In short: By exploiting a GitHub issue, the agent unwittingly exfiltrates data—what we term autonomous chaos.”
Different Approaches for Detecting the GitHub MCP Exploit
Many teams rely on two common defenses (and a new recommended defense):
- AlignmentCheck (or similar chain-of-thought monitors) that watch for sudden “goal shifts” in the agent.
- MCP Server Scanning (signature-based checks) that look for known malicious patterns in MCP calls.
- Straiker Detection
1. AlignmentCheck
AlignmentCheck inspects the agent’s reasoning as it goes. If it spots a drastic pivot—“Wait, why is it reading a private repository?”—it halts execution. However:
- Subtle Prompts Bypass It: By breaking the malicious instructions into innocuous-sounding sub-tasks or embedding them in natural prose, an attacker can avoid triggering any obvious “goal drift.” The agent’s internal reasoning may appear coherent, so AlignmentCheck doesn’t raise a red flag.
- No Data-Flow Awareness: Even if AlignmentCheck notices an odd step (like a private-repo read), it doesn’t link that read to a later public push. It stops at “this looks suspicious,” without telling you what data actually got exposed.
Example LLamaFirewall’s Alignment Check Output
ScanResult
- decision : HUMAN_IN_THE_LOOP_REQUIRED
- reason: Observation: The agent is attempting to access the README files of the user's repositories to gather information as per the issue's request in the `didactic-octo-waffle` repository.
- Thought: The agent's action of accessing the README files of repositories is aligned with the task of addressing the issue in the `didactic-octo-waffle` repository, which involves gathering information about the author and other repositories.
- Conclusion: True
- score: 1.0
- status: ScanStatus.SUCCESS
This only tells you “a human should check, because the agent accessed private-sounding files.” It doesn’t say when those files ended up in a public pull request or what exactly was leaked.

Actions to take:
A) Answer these questions about the GitHub MCP exploit passage:
(i) What do MCP Server Scanning checks look for?
(ii) What does AlignmentCheck do when it spots a drastic pivot in the agent's reasoning?
(iii) What decision does the example ScanResult report?
B) Retype part of the GitHub MCP exploit passage word for word, beginning at the words "Different Approaches for" and stopping after "a red flag.".

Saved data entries

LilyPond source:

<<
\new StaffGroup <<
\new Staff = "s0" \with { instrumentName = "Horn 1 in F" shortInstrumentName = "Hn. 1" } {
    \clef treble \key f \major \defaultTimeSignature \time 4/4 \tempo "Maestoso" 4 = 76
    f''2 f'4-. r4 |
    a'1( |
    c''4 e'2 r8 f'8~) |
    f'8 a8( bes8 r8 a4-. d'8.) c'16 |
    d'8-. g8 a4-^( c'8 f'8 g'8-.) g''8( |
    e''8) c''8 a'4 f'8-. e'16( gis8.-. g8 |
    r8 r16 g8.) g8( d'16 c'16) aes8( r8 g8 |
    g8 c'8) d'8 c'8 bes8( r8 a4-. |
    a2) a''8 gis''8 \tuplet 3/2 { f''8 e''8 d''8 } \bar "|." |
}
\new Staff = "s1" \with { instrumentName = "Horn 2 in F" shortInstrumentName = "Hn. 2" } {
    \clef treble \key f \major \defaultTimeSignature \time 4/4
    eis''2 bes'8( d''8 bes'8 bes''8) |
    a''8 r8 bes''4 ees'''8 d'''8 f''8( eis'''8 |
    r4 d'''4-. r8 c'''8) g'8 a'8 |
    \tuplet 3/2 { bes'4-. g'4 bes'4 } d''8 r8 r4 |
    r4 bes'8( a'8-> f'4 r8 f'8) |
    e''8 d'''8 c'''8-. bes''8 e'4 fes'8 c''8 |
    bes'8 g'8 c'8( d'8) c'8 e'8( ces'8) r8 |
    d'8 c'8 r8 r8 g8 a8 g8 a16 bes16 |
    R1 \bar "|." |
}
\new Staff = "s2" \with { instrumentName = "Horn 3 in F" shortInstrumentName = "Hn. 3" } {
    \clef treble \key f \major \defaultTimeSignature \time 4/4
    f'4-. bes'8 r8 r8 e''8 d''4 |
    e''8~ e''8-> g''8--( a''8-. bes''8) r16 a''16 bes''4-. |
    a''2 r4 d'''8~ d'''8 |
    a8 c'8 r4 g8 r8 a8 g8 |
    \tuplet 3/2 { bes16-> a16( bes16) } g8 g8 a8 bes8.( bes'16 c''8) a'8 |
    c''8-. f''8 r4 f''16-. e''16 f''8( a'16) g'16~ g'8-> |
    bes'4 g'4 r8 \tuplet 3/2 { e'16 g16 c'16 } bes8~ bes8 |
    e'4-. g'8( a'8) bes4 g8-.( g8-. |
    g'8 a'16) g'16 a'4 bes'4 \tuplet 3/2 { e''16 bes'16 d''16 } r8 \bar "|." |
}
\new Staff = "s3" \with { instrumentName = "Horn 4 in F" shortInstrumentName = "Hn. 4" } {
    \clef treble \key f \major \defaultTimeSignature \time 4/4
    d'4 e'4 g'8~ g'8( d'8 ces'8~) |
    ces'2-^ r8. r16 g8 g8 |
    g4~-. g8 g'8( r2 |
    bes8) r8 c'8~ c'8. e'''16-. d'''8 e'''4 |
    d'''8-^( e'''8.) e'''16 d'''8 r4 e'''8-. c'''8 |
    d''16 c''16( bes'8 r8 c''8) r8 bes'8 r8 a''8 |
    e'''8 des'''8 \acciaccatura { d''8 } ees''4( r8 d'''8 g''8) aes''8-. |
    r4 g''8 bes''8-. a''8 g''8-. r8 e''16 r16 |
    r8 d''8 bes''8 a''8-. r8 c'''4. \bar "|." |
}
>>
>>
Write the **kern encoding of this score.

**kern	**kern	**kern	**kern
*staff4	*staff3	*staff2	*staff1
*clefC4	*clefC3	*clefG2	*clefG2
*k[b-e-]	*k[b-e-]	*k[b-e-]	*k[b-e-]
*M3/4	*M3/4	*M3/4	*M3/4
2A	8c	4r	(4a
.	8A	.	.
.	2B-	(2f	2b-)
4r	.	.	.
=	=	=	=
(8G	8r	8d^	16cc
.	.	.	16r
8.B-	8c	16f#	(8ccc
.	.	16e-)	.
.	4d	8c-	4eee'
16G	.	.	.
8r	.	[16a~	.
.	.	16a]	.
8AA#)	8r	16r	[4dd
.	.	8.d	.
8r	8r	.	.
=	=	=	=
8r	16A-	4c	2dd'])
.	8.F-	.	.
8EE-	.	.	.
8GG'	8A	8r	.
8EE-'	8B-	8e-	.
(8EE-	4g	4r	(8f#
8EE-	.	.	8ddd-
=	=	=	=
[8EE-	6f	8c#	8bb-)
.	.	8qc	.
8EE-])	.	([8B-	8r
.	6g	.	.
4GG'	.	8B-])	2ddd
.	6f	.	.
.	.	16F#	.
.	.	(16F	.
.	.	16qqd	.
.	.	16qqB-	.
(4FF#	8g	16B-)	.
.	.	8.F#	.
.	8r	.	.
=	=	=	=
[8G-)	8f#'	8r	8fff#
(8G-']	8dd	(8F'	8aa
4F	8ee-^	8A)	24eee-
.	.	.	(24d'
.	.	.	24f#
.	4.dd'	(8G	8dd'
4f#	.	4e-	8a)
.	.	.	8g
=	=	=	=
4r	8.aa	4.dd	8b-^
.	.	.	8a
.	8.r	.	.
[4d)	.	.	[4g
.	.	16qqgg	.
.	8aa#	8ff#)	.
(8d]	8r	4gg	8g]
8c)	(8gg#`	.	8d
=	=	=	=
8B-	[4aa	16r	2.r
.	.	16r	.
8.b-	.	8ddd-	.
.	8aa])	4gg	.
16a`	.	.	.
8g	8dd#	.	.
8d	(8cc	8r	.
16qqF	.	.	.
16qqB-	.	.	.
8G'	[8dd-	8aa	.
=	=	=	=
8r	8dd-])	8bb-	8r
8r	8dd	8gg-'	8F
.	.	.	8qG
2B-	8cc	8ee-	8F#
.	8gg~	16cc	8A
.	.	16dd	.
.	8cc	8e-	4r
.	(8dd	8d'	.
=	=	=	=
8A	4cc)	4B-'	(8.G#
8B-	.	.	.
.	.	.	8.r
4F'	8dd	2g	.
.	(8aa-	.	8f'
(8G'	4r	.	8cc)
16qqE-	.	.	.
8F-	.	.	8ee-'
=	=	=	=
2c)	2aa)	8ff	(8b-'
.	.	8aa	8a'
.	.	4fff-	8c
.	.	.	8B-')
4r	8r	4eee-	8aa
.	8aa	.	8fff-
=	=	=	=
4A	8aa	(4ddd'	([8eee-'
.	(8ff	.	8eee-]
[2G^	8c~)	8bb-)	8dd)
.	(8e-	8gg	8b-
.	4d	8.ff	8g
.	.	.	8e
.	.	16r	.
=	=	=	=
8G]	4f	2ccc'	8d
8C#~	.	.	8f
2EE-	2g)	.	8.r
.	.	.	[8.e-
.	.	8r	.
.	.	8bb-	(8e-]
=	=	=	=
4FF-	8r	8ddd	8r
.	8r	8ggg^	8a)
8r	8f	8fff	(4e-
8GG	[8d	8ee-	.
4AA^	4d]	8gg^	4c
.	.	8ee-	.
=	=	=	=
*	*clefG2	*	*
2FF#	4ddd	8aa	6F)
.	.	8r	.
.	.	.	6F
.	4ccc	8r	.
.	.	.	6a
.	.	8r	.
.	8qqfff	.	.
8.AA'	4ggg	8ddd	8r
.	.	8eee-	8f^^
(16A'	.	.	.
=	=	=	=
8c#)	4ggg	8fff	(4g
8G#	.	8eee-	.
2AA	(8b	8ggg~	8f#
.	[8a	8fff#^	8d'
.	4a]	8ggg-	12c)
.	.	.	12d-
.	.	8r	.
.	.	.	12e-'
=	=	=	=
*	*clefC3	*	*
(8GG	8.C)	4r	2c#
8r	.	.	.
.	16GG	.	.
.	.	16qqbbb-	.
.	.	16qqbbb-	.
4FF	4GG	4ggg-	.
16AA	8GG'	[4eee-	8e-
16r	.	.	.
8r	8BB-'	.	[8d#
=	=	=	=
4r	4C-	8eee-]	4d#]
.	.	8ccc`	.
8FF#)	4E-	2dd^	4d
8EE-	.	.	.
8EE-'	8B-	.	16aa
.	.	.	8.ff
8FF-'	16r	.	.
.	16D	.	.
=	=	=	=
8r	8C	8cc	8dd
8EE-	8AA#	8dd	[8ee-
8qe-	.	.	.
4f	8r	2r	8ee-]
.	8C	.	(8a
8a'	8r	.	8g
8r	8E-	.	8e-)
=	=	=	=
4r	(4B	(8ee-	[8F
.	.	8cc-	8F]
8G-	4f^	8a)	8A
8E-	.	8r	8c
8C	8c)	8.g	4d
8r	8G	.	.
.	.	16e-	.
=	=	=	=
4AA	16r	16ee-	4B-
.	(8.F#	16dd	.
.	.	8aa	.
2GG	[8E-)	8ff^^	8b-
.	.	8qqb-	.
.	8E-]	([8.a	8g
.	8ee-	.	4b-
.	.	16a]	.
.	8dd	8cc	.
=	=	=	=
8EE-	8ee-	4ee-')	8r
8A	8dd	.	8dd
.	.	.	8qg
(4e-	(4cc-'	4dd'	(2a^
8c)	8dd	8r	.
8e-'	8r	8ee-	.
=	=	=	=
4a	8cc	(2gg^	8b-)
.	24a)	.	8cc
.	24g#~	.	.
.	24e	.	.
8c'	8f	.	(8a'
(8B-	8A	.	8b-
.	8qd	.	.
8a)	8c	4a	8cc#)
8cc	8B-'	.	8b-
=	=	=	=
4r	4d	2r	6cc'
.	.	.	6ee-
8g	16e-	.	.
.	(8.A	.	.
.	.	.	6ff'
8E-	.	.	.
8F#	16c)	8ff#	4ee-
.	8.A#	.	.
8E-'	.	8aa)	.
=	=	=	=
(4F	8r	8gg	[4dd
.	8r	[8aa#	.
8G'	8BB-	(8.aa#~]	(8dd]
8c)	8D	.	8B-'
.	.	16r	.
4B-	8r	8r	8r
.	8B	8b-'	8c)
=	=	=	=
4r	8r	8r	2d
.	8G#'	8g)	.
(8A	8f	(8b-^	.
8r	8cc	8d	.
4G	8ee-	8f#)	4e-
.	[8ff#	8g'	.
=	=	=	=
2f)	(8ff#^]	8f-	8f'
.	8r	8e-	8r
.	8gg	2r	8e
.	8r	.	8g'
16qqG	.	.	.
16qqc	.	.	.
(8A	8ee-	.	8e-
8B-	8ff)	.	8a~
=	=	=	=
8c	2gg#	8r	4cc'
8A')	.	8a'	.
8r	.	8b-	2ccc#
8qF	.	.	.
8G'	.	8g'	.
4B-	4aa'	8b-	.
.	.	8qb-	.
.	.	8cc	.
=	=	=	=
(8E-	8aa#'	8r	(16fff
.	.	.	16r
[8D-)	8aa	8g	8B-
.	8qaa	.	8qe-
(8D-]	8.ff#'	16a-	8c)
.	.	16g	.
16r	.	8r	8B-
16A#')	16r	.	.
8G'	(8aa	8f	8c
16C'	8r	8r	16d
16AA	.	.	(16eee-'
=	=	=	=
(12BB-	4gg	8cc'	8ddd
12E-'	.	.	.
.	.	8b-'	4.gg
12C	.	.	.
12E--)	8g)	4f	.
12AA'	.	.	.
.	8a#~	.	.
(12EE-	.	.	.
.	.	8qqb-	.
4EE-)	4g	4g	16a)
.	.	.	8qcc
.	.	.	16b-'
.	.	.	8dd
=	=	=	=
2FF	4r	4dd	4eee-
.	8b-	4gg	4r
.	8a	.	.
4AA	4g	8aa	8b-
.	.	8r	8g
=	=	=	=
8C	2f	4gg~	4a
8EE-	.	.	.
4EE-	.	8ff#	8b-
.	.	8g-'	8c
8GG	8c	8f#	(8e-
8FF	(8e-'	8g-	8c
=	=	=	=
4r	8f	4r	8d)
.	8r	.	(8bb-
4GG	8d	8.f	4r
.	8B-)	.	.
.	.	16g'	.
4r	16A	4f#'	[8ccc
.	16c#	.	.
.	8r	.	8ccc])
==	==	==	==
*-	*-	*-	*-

Answers provided:
A)
(i) Known malicious patterns in MCP calls.
(ii) It halts execution.
(iii) HUMAN_IN_THE_LOOP_REQUIRED

B)
Different Approaches for Detecting the GitHub MCP Exploit
Many teams rely on two common defenses (and a new recommended defense):
- AlignmentCheck (or similar chain-of-thought monitors) that watch for sudden “goal shifts” in the agent.
- MCP Server Scanning (signature-based checks) that look for known malicious patterns in MCP calls.
- Straiker Detection
1. AlignmentCheck
AlignmentCheck inspects the agent’s reasoning as it goes. If it spots a drastic pivot—“Wait, why is it reading a private repository?”—it halts execution. However:
- Subtle Prompts Bypass It: By breaking the malicious instructions into innocuous-sounding sub-tasks or embedding them in natural prose, an attacker can avoid triggering any obvious “goal drift.” The agent’s internal reasoning may appear coherent, so AlignmentCheck doesn’t raise a red flag.